Hab ich eigentlich schon erwähnt, dass meine Sassi jetzt Klassenlehrerin der dritten Klasse ist? Eine Herausforderung, die sie bis jetzt ganz wunderbar meistert. Letzte Woche haben wir die Lehrerin, die sich nach der Geburt ihres Kindes ein wenig Auszeit nimmt (und sie kam tatsächlich bis vor 2 Tage vor der Geburt noch in die Schule) und ihr Neugeborenes besucht.  Ich kann euch sagen: das Baby ist soooooooooooooo süß. Die Kinder sind hier echt zum Verlieben (wie ja eigentlich überall auf der Welt, ich weiß). Das kleine Mädchen hatte sogar schon Ohrringe. Ihre Mutter hat uns dann erklärt, dass die Mädchen noch im Krankenhaus ihre Ohrlöcher gestochen bekommen (als Zeichen der Weiblichkeit).


Nun warten Sassi und ich nur noch darauf, dass ich endlich wieder topfit bin (ich muss sagen, ich hab mir Malaria deutlich schlimmer vorgestellt, nach 2 Tagen fühle ich mich schon fast wieder gesund), damit wir das Reisen beginnen können. Dann heißt es eines frühen Morgens: Rucksack auf und los geht’s. In der Früh kann man übrigens überall hinkommen, denn wenn man die Ghanaer als eins bezeichnen kann, dann als Frühaufsteher. Alles wird morgens nach dem Sonnenaufgang gemacht: geputzt, gewaschen, gearbeitet und sogar groß gekocht (und nicht zu vergessen: laut Musik gehört, was unser Nachbar ganz besonders gerne macht). Die Hauptmahlzeit wird hier nämlich morgens verspeist. In den Pausen um ca. halb 11 kaufen sich die Kinder ihre Tüte Reis mit Fisch oder Fleisch oder andere Gerichte. Und selbst daran haben wir uns mittlerweile gewöhnt und essen morgens um halb 11 oftmals auch schon Reis mit Soße. Andere Kultur – andere Sitten! :-)

---+---

--- AUFGABEN UND ÜBUNGEN ---
**A.** Zu welcher Tageszeit wird laut dem Reisebericht die Hauptmahlzeit gegessen?
**B.** Welche Tätigkeiten werden laut dem Reisebericht morgens nach dem Sonnenaufgang erledigt? Nenne sie alle.
**C.** Führe den Reisebericht nach seinem letzten Satz weiter.
Die Einträge spielen hierfür keine Rolle.

--- BEREITGESTELLTE EINTRÄGE ---
---+---

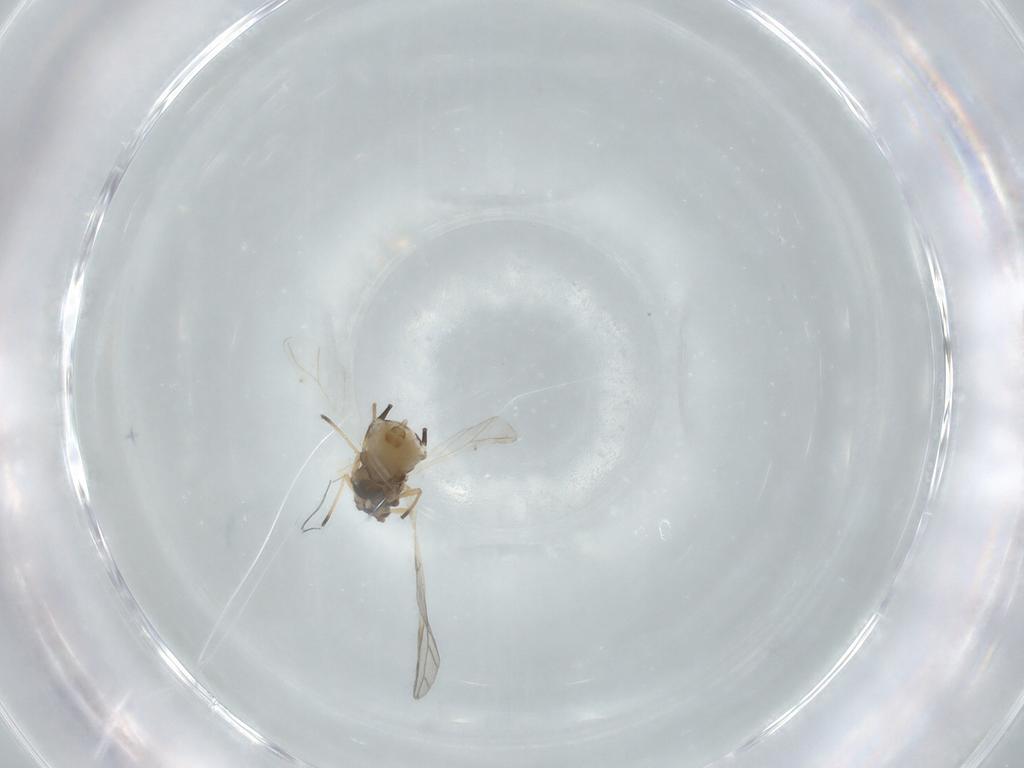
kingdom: Animalia
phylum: Arthropoda
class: Insecta
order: Hemiptera
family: Aphididae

---+---

--- ANTWORTEN JE AUFGABE ---
**A.** Morgens.

**B.**
- Putzen
- Waschen
- Arbeiten
- Groß kochen
- Laut Musik hören

**C.**
Wir haben uns zwar ein paar Orte rausgesucht, die wir unbedingt mal gesehen haben wollen, so richtig planen wollen wir allerdings nicht. Gerade das ist ja das Spannende - einfach mal auf ins Ungewisse. :-) Wir sind auf die anderen Seiten Ghanas auch mal sehr gespannt.

Bis dahin wünsche ich euch noch eine schöne Vorweihnachtszeit. Wie ich gehört habe, schneit es momentan in Deutschland. Bitte an alle: einmal den Berg für mich runterrodeln! :-) Genießt die gemeinsame Zeit. Ich denke viel an euch.